Cada um tinha uma história de acidente com marcas no corpo durante a pandemia, mas parece que a localização era ainda uma questão. Foi preciso um giro em torno desse significante. Uma das integrantes do Laboratório nasceu na Argentina e apresenta um sotaque diferente dos alunos. Começam a perguntar do idioma e do país. “Onde fica a Argentina no mapa?” Na segunda conversação, levamos um mapa da América do Sul e um Globo Terrestre, e essa integrante aponta no mapa o local de seu nascimento e conta um pouco a história do idioma espanhol. Todos atentos ao mapa.
A Escola está em uma região conhecida pela heterogeneidade de pessoas, seja de localidades e de sotaques. É o destino de veraneio dos argentinos e uruguaios. Com isso, apresentam muitos alunos de outras regiões do país, os quais pedem para que localizemos no mapa os respectivos estados de nascimento.
Quando chegamos para a próxima conversação, a coordenadora nos chama para falar se podíamos conversar sobre o bullying com essa turma, pois um aluno veio conversar com ela que estaria sofrendo bullying naquela sala. No dia, esse aluno não estava presente, mas decidimos introduzir o tema mesmo assim, uma aposta na localização do tema.

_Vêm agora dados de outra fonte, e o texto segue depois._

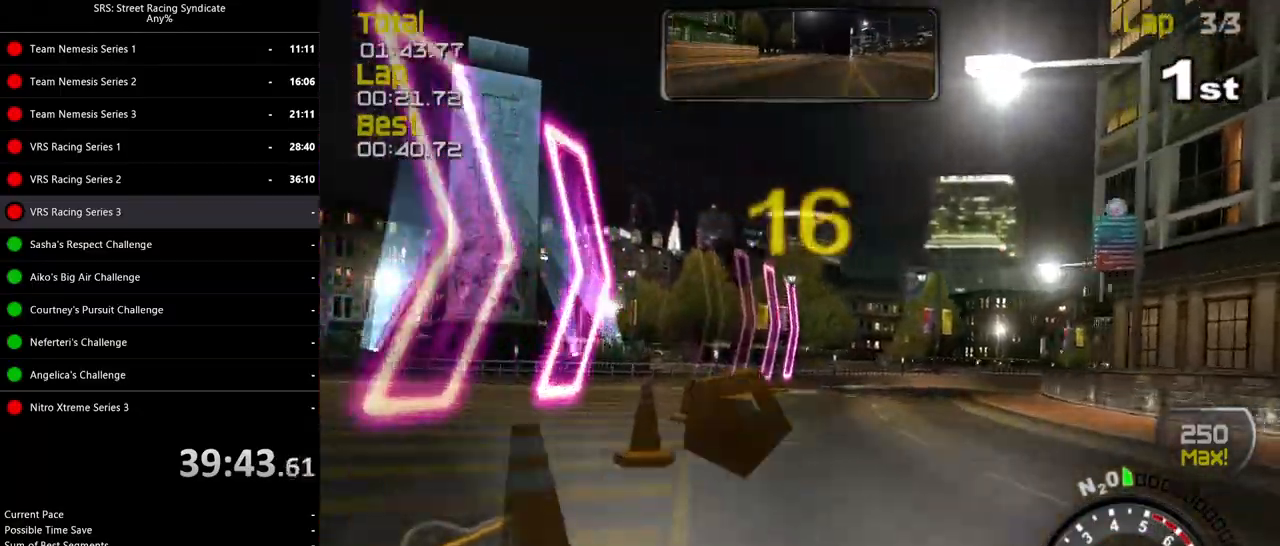
{"buttons": ["R2"], "left_stick": "right", "events": []}
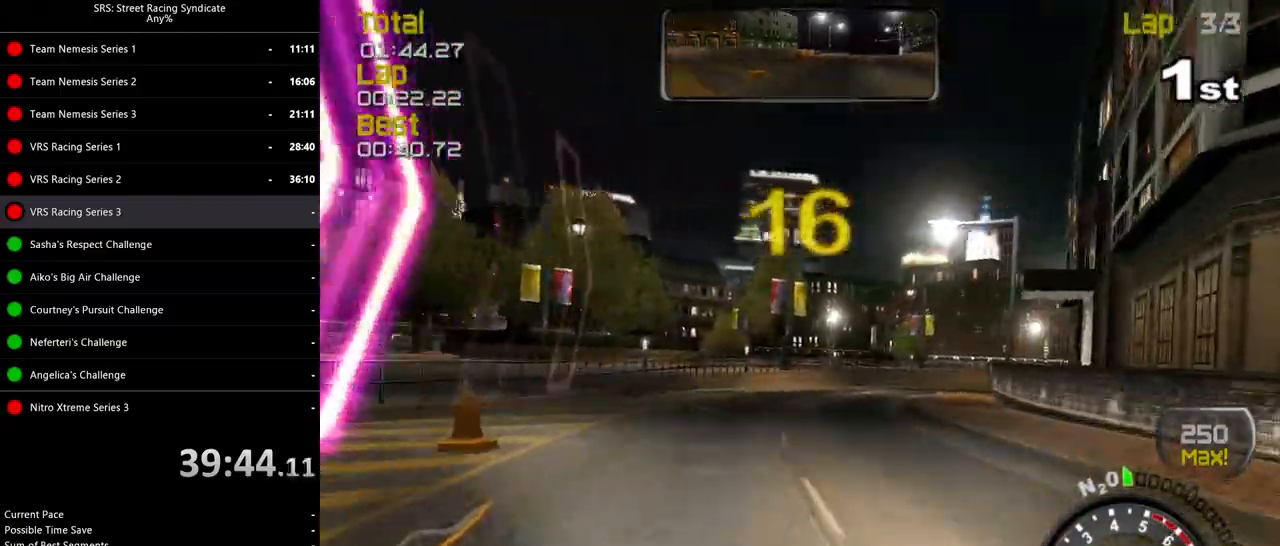
{"buttons": ["R2"], "left_stick": "right", "events": []}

“O que é bullying? Vocês sabem o que é isso?” A resposta de alguns: “bullying é quando alguém fala alguma coisa e machuca a outra.” “Alguém já viu ou sofreu isso?” A resposta afirmativa vem agora com casos de violência fora da Escola. Um aluno toma a palavra e diz que teve de sair da última escola por conta do bullying, não aguentava mais, por isso veio para esta escola e aqui não sofre mais. Percebemos um menino negro sempre com a cabeça baixa, não respondia e parecia estar triste com algo. Um outro menino diz que o racismo também pode ser bullying. Concordamos com a afirmação e perguntamos se ele já sofreu ou presenciou racismo. Nesse momento, esse menino negro levanta a mão e conta das vezes em que sofreu, e até hoje sofre, racismo na vida. Um relato contundente e que tocou alguns colegas. A conversação termina com a intervenção de um integrante do Laboratório dizendo que nem todo machucado é visível no corpo, como nos tombos, quedas e empurrões. Muitas vezes uma palavra, um gesto ou um olhar podem deixar marcas no corpo, as quais, apesar de não serem visíveis no corpo, podem, ainda assim, causar muita dor. Com isso conseguimos cernir o impasse da sexualidade exacerbada, nomeá-lo com as tentativas de localização, mantendo, no entanto, o furo como motor da conversação.